■ Task brief
Copy verbatim the lines in the items below, from the line containing "Nobody owns a frog." through the line containing "So you're just bullying me?", both included.

Dataset entries
┄┄┄┄┄┄┄┄┄┄┄┄┄┄┄┄┄┄┄┄

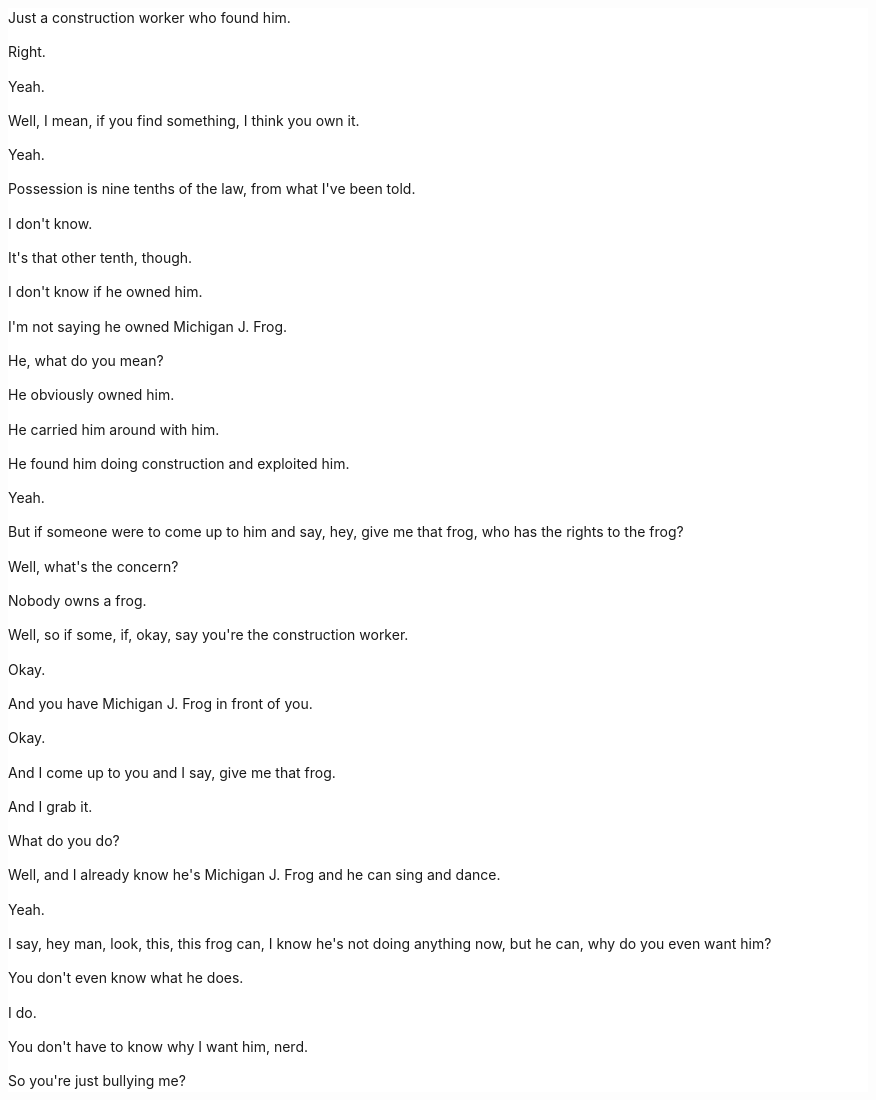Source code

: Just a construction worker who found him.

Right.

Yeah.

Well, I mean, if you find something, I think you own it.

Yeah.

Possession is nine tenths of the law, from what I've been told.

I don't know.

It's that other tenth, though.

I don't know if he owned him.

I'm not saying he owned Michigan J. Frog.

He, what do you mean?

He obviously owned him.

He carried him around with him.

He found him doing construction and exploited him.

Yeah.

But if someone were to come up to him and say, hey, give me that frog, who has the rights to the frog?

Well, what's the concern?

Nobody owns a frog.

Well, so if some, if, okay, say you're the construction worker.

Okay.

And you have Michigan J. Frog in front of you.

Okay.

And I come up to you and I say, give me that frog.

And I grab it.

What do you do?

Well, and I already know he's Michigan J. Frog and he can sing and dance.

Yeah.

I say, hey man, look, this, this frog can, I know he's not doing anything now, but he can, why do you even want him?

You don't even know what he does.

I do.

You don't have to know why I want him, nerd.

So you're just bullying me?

┄┄┄┄┄┄┄┄┄┄┄┄┄┄┄┄┄┄┄┄

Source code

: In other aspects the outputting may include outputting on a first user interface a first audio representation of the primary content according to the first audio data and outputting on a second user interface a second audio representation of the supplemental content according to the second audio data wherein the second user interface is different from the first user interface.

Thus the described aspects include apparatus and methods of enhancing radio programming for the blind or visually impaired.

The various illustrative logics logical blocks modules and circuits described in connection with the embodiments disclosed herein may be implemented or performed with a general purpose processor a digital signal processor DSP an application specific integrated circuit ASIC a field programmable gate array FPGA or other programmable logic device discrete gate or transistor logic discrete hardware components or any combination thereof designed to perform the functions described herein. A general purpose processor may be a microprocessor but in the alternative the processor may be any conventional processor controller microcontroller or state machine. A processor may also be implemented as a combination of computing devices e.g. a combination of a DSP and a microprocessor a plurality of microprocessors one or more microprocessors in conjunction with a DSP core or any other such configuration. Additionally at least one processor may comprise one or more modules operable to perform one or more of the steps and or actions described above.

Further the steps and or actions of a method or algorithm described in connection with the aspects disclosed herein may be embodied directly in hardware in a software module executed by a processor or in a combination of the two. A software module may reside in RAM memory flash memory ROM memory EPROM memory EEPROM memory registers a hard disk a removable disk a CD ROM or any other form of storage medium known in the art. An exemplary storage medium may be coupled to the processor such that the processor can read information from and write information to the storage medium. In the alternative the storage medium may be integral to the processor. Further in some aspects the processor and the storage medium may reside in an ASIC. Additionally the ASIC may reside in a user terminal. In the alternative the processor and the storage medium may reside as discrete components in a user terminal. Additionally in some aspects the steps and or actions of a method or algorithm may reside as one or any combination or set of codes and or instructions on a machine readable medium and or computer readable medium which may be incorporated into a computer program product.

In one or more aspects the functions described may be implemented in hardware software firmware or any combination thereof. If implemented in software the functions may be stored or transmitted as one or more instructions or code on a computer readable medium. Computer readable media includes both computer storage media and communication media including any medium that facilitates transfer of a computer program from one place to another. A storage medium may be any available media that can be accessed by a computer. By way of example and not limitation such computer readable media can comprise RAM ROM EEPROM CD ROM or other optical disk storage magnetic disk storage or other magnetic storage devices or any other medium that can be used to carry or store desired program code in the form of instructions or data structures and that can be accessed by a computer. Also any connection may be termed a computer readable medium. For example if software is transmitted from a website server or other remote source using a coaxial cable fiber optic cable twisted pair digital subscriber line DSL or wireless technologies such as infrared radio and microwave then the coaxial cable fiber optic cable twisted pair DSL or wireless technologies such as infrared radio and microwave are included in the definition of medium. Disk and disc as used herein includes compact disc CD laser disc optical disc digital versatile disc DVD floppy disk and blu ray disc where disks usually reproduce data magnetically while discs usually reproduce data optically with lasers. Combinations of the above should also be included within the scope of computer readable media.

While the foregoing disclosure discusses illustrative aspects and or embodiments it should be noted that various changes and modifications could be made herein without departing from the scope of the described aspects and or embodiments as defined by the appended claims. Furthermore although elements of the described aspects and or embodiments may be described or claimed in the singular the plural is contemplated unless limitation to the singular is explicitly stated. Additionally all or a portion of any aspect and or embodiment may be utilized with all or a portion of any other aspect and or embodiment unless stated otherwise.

┄┄┄┄┄┄┄┄┄┄┄┄┄┄┄┄┄┄┄┄

■ Answer to the problem
Nobody owns a frog.

Well, so if some, if, okay, say you're the construction worker.

Okay.

And you have Michigan J. Frog in front of you.

Okay.

And I come up to you and I say, give me that frog.

And I grab it.

What do you do?

Well, and I already know he's Michigan J. Frog and he can sing and dance.

Yeah.

I say, hey man, look, this, this frog can, I know he's not doing anything now, but he can, why do you even want him?

You don't even know what he does.

I do.

You don't have to know why I want him, nerd.

So you're just bullying me?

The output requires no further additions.